His sweetheart’s family knew little of him. We can imagine the stigma of Barbara’s unmarried motherhood, though her fate was far from rare in wartime. James and Barbara’s child grew up not knowing about her father, and little of him was passed on in the family.

It was only when my researches put me in touch with the descendants of James Fraser’s sweetheart that we realised an echo of him had indeed survived the years. The only memory the family he never knew had of him was in the two Christian names his sweetheart gave their little girl: Jamesina Fraser.

He is very distant to my boy and I, and to his descendants in Aberdeen (where his grand-daughter is the spitting image of my sister, his great-niece), but we are all here and we will remember James Fraser.

Feeling flat

So after the parade on Sunday we had family round for lunch, and then we cleared tons and tons of junk out of the flat-roofed room at the end of our new abode. This was because the following day, the flat-roofers were coming to replace the leaking roof.

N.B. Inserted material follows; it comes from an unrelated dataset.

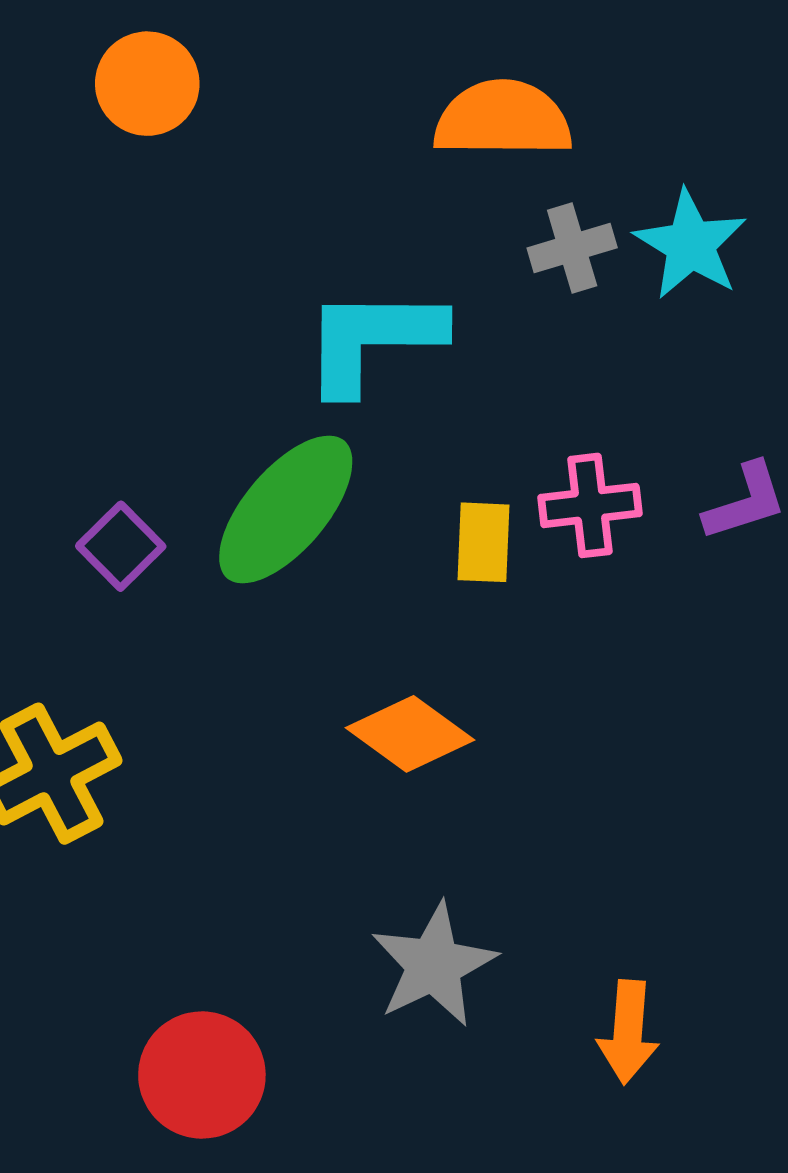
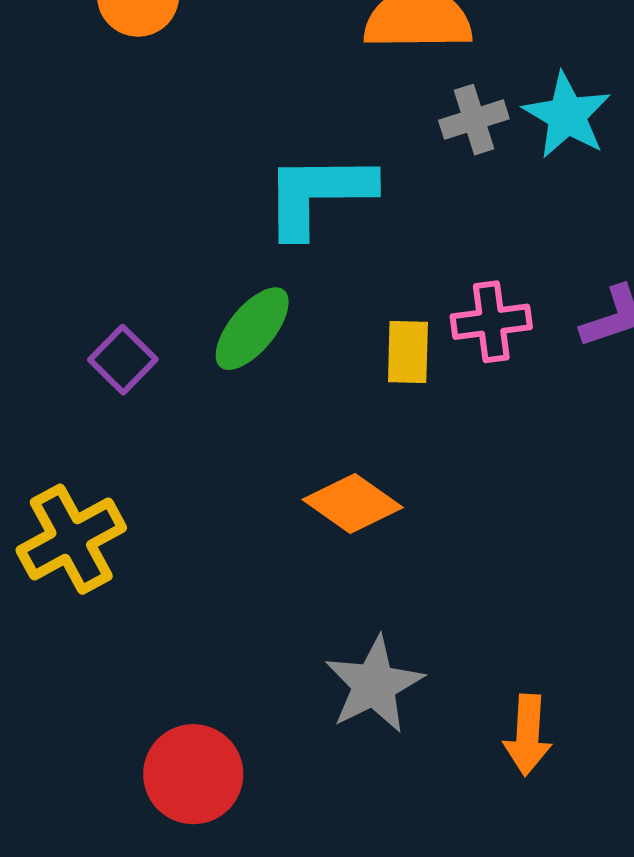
green ellipse: (286, 509) -> (252, 329), size x0.7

It took a long, long time to move all the stuff we’d stored there temporarily, but, exhausted, we finally achieved an empty room in which the workmen could labour.

You’re ahead of me, aren’t you?

On Monday the roofers arrived. I showed them into the empty room. “Thanks mate, now we’d better get on,” said the chief roofer. “Eh?” “Oh, we don’t need to come in here….”

How we chuckled.

By the way, I recommend D&C Flat Roofing: really nice, efficient guys and boy do they work..

Painful lesson?

I’m worried anew about the debt crisis and the lessons it teaches us.

All the countries mired deep in the financial doo-doo are all the countries that have the best time: the Irish and their craic, the Italians and their irresistible love of life, the Greeks in their eternal sunshine.

All the countries with a reputation for being clever but miserable and humourless are doing just fine: the Swedes, the Germans. I’ll leave you to work out where I think the English stand in this…

Will it teach our children not to have a good time?

Maybe there will be better lessons: the countries doing best are the countries with solid social policies and strong welfare states, for example. Some people – the Americans – are learning that greed, selfishness and ignorance have consequences.

Me, I’m going to start planting vegetables and maybe buy a pig.

And finally…

Thanks, as always, for the comments – even though I’m sometimes not too sure what you’re on about. Sister Guide, welcome aboard. As you can see, we need a voice of reason.